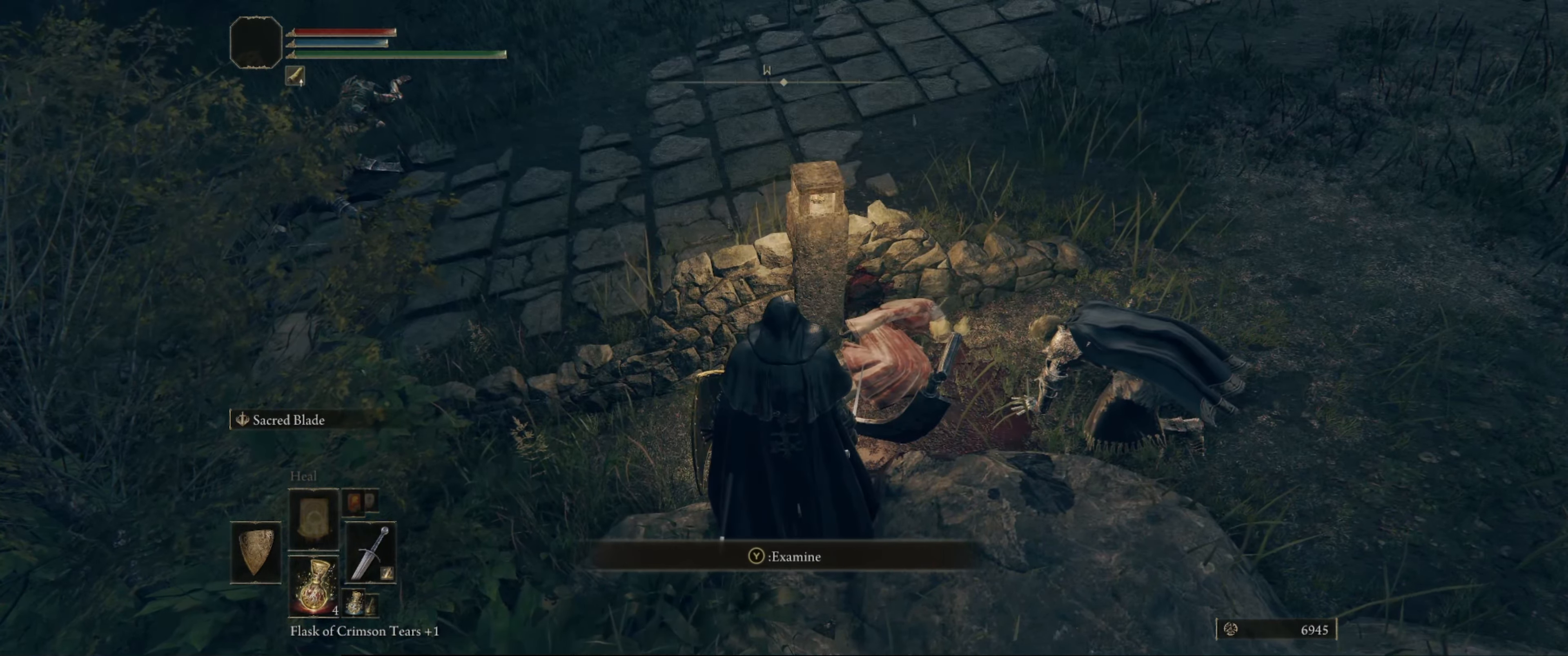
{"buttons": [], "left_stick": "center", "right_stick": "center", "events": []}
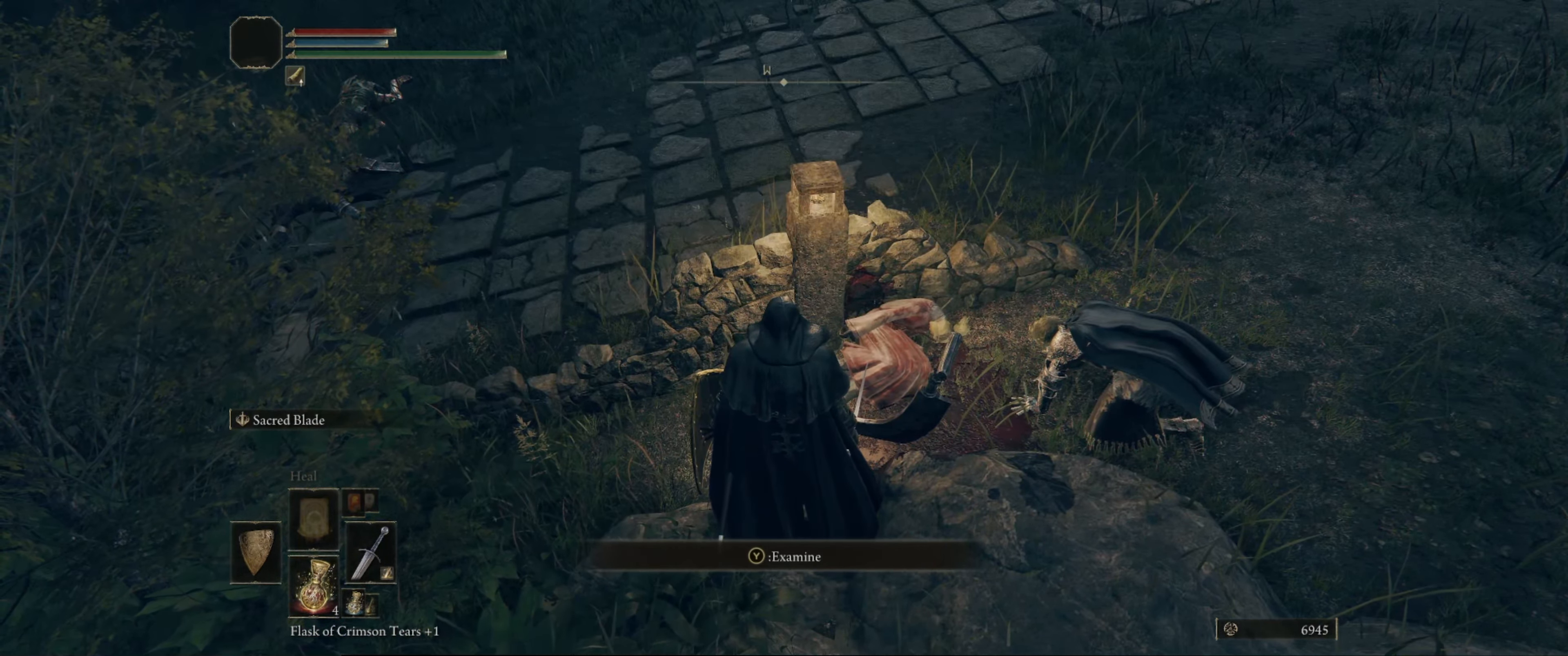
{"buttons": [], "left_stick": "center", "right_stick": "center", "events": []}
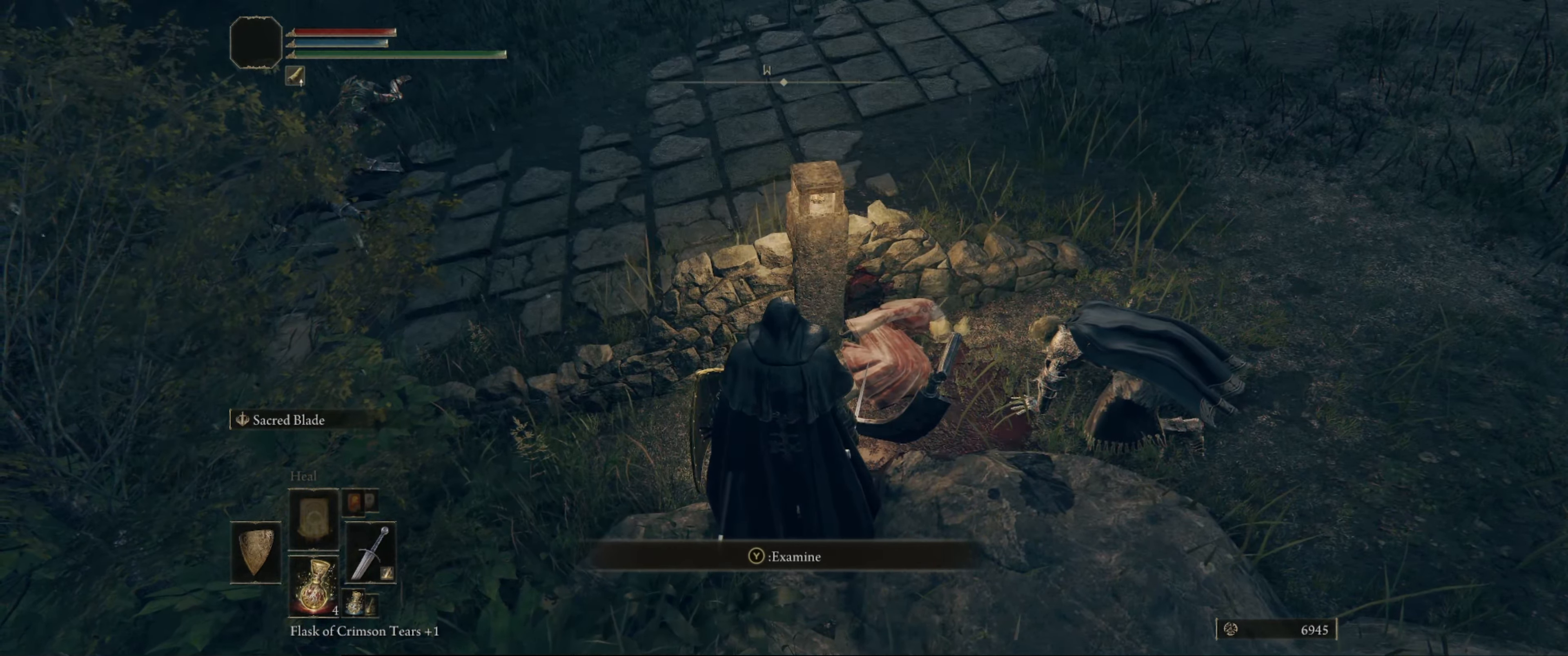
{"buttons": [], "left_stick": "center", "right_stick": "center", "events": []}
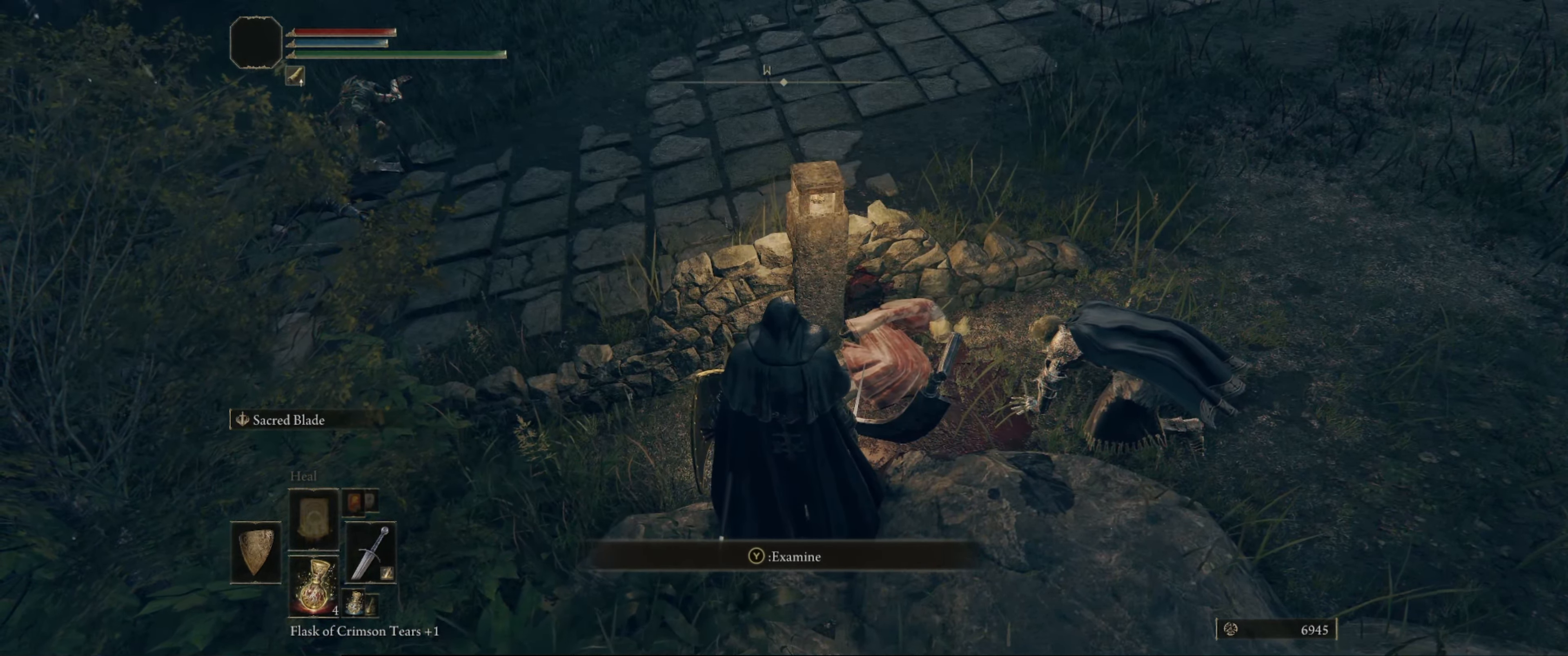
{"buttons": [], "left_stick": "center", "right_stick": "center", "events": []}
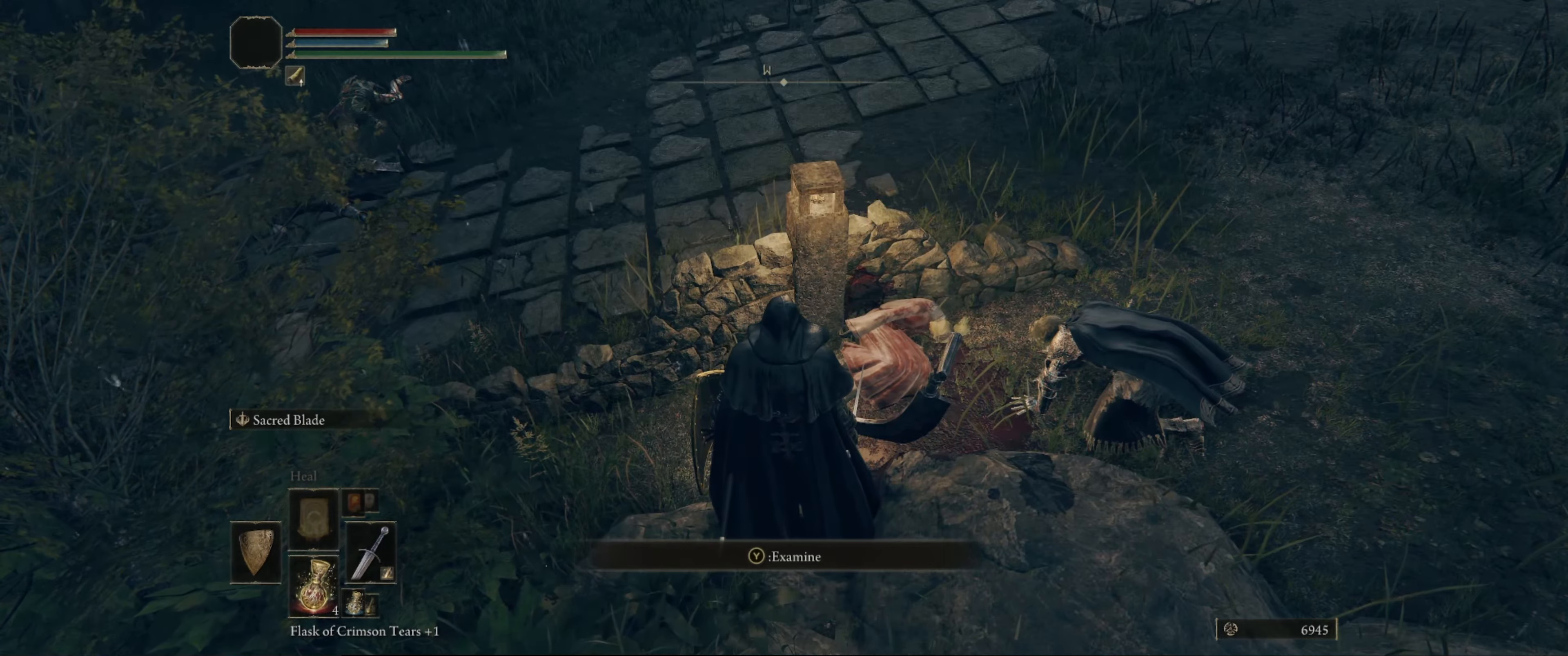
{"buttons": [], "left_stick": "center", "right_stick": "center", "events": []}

════════

» GOAL OF THE EXERCISE
Omit the pictures, then output every record exactly as given.

» ANSWER TO THE EXERCISE
{"buttons": [], "left_stick": "center", "right_stick": "center", "events": []}
{"buttons": [], "left_stick": "center", "right_stick": "center", "events": []}
{"buttons": [], "left_stick": "center", "right_stick": "center", "events": []}
{"buttons": [], "left_stick": "center", "right_stick": "center", "events": []}
{"buttons": [], "left_stick": "center", "right_stick": "center", "events": []}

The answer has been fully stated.